I think the fix was to install it from cli.
Maybe start with
pkg check -d
pkg clean -an (check and see what dry run says)
pkg clean -a (cleans the cache out)
pkg install -f opnsense
reboot
Then re-run the audit. If it's all good then use GUI update to see what it does.
Also use search feature, usually comes back with something good.
https://forum.opnsense.org/index.php?topic=48599.msg245505#msg245505
None of those things had any effect yesterday and I tend let Chat do my searching these days, although I did start here with a search. As always, knowing the root cause of the problem and searching for that initially always seems to work a lot better than having to work from the initial presentation of the problem to its eventual resolution. Makes you look smarter, too.
The resolution to this was purging the sqlite database files - which failed many times yesterday - then trying again today after 25.7.3 was released, reinitializing the local database with packagesite, then working through the sequence of update steps that eventually resolved the issue and got it patching via the GUI again.
This problem started with patching and ended with it. No amount of trying to update while 27.5.2 was the latest release on the repos worked, but as soon as 27.5.3 showed up, the recommended recovery techniques worked and I could patch from the console, the boot menu, or the GUI. I copied the steps out of history, and today, they worked.
It is nice to see that the cpu-microcode-intel package now deals with the firmware issue. Now this product works like the other major Unix distros.
I think I'll go with Occam's Razor on this one and say the cause was trying to update to 25.7.2.
Quote from: chindokae on September 10, 2025, 04:33:25 AMNone of those things had any effect yesterday
You ran all those commands yesterday? Did I miss where you posted that?
So with that pkg error your device is good? If so then just leave it alone.
> It is nice to see that the cpu-microcode-intel package now deals with the firmware issue. Now this product works like the other major Unix distros.

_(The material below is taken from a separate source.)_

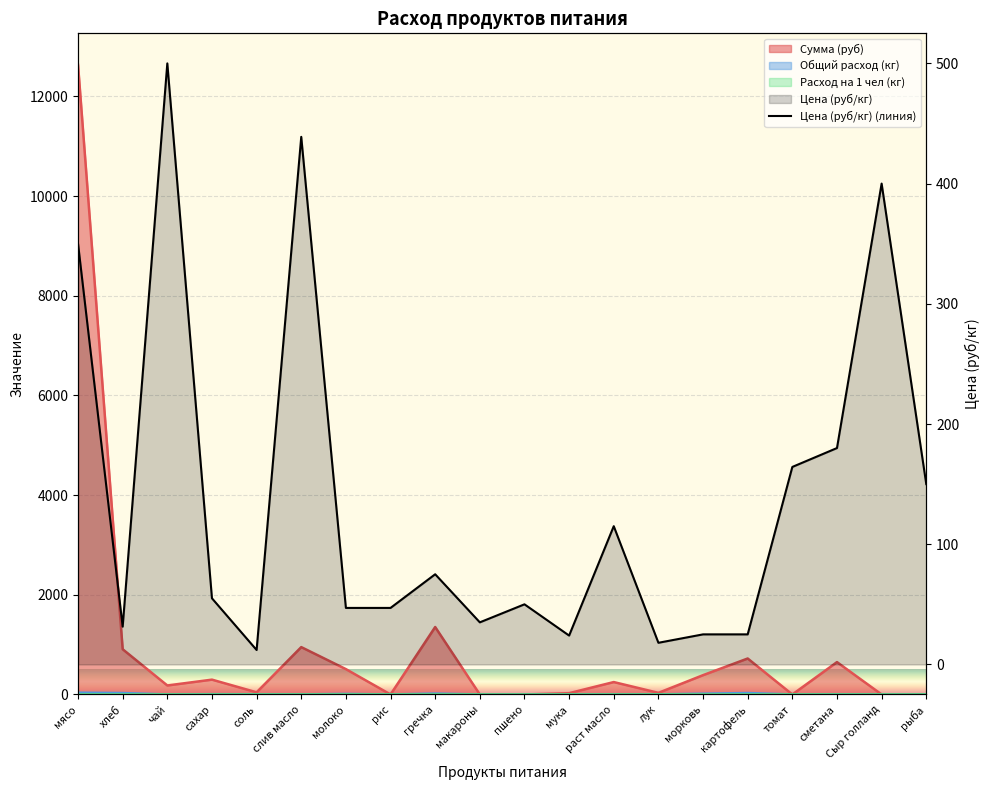

What is the label of the 6th point from the right?

морковь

It's strange really: at some point in time nothing was needed for N100, then came a operating system update and the thing was unstable. Then came microcode updates and it was stable again. Now changing two sysctls in 25.7 made it operate less optimal again. A third sysctl was discovered. At some point the microcode updates were not working and now they work again.
Meanwhile hundreds of thousands of users had no apparent weirdness on their installs. Makes perfect sense?

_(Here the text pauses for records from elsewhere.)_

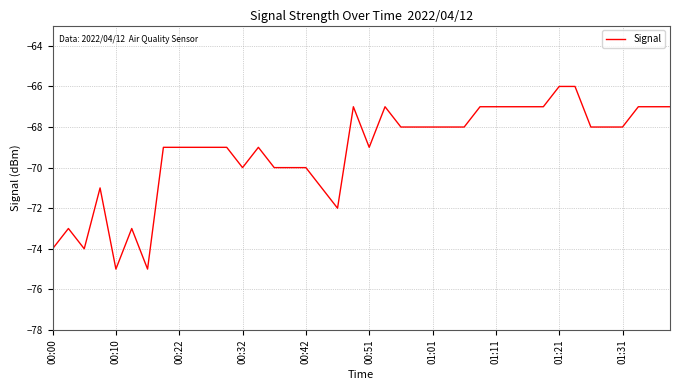

What is the difference between the maximum and minimum values?

9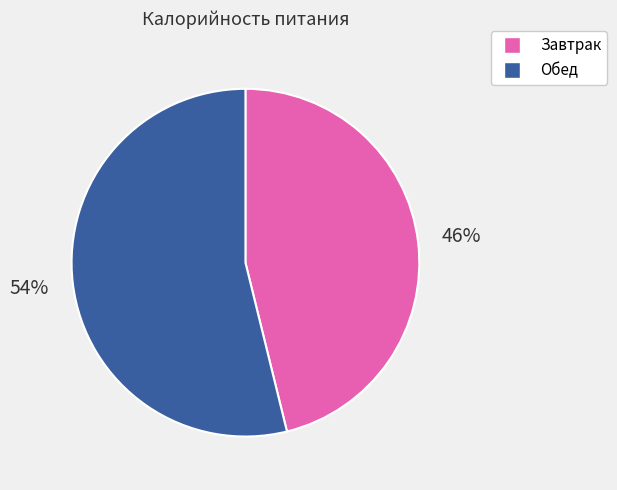

To the nearest percent, what portion does Обед represent?

54%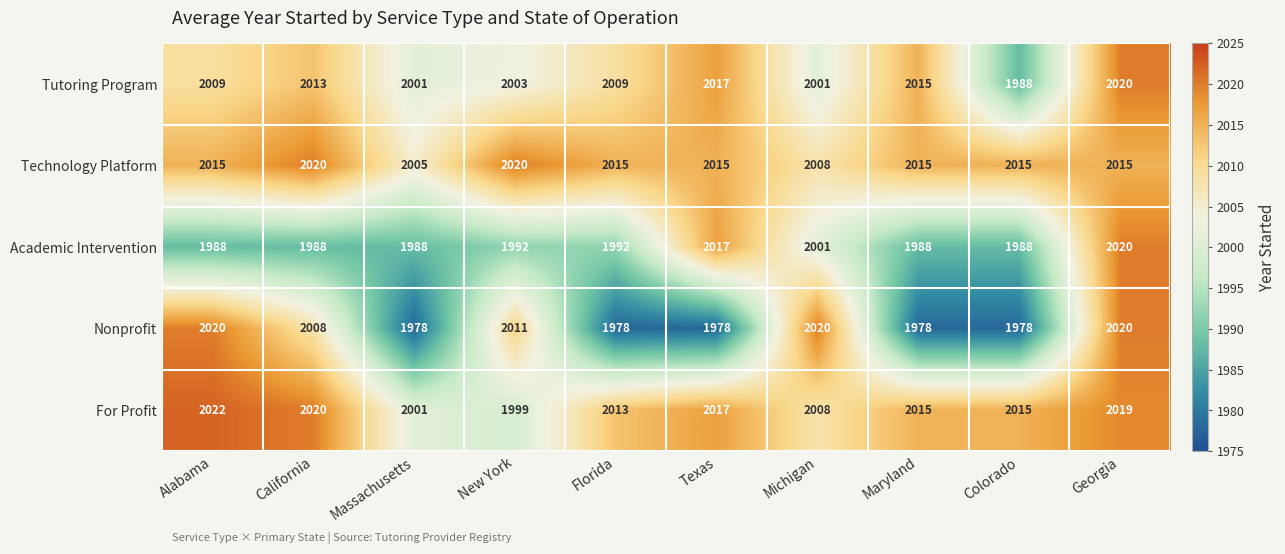

What is the average value of the Technology Platform series?

2014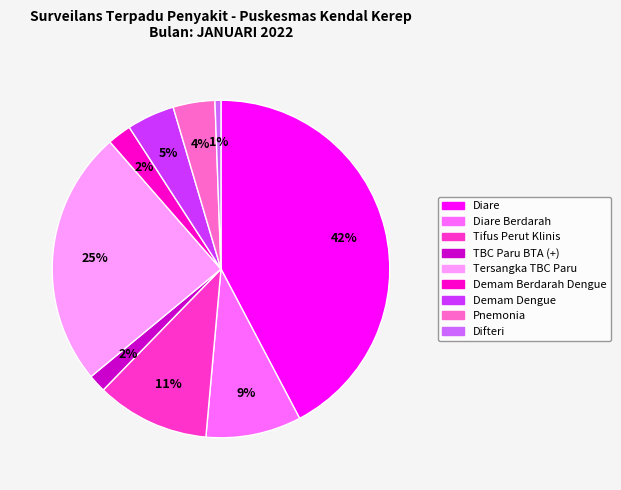

To the nearest percent, what is the average slice percentage?

11%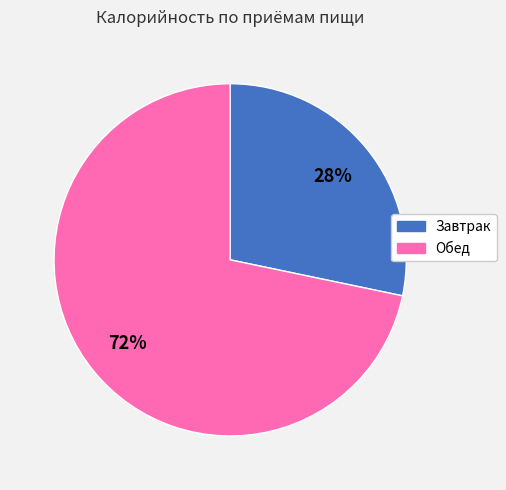

Rank the categories by value from lowest to highest.

Завтрак, Обед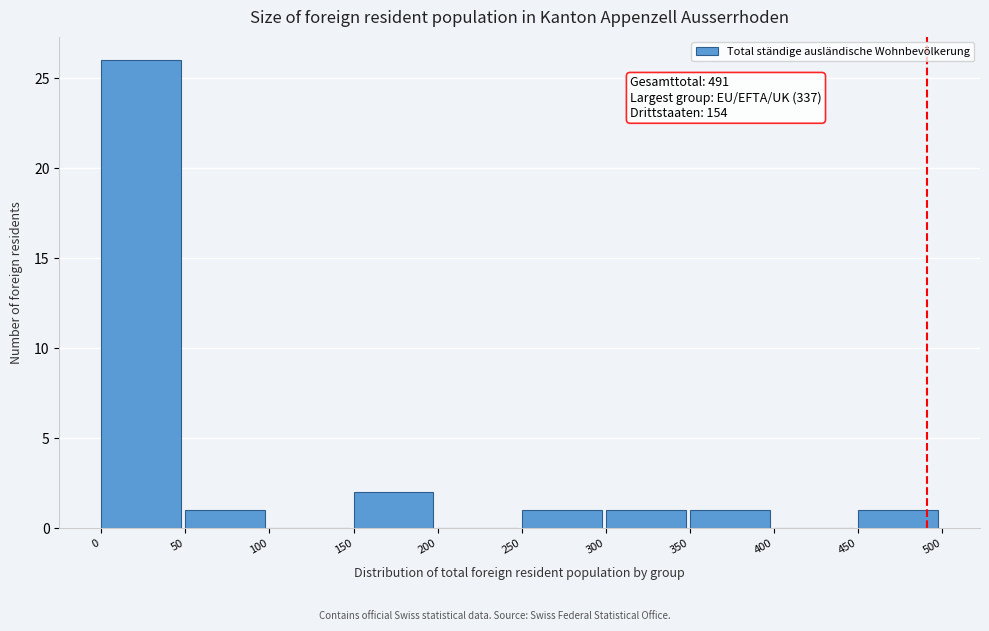

Over which range of the x-axis is the bar tallest?

0 to 50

And please listen: I'm not saying there's no issue. I'm saying there is definitely an issue and it's likely beyond our control.
Cheers,
Franco
Quote from: Patrick M. Hausen on September 08, 2025, 10:48:49 PMInstall the os-cpu-microcode-intel plugin and reboot.
I'm in the process of upgrading my OPNsense box to and odroid H3+. I was having all kinds of SATA errors. It turns out the latest H3+ bios version of the microcode is 0x10, while this plugin injects version 0x1d. It seems this microcode update fixes my SATA issue. I also set the tunables:
hw.pci.enable_aspm=0
vm.pmap.pcid_enabled=0
When installing the plugin, it indicated it was going be removed from a later OPNsense release after June 2025. I did ask odroid support for an upgrade bios with the latest intel microcode. We'll see how they respond.

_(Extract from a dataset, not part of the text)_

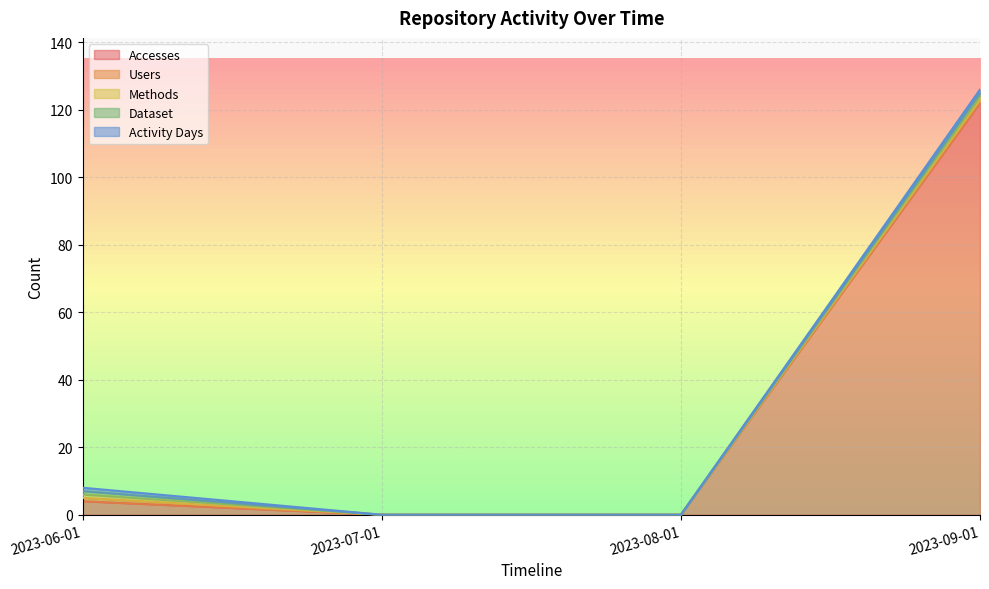

Which series has the largest range (max minus min)?

Accesses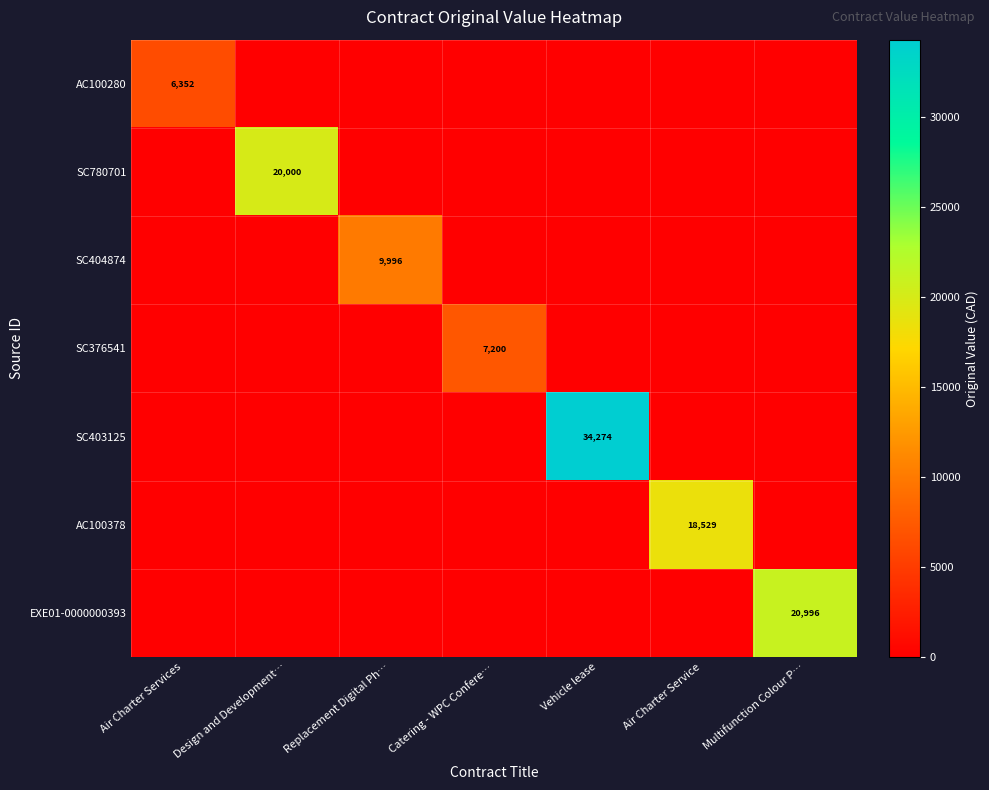

Count the number of categories in the chart.

7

So my question is, are there plans to remove the os-cpu-microcode-intel? I'm hoping the response is that removal is on hold, with no new date in sight.
The FreeBSD package messages when installing updates or plugins through the UI are completely irrelevant in the OPNsense context and only shown for diagnostic purposes.
As is clearly stated in the bottom line of that very dialog box. You can safely ignore everything that ever appears in that window.
The message comes from an auxiliary package that will be going away, but the microcode updates won't.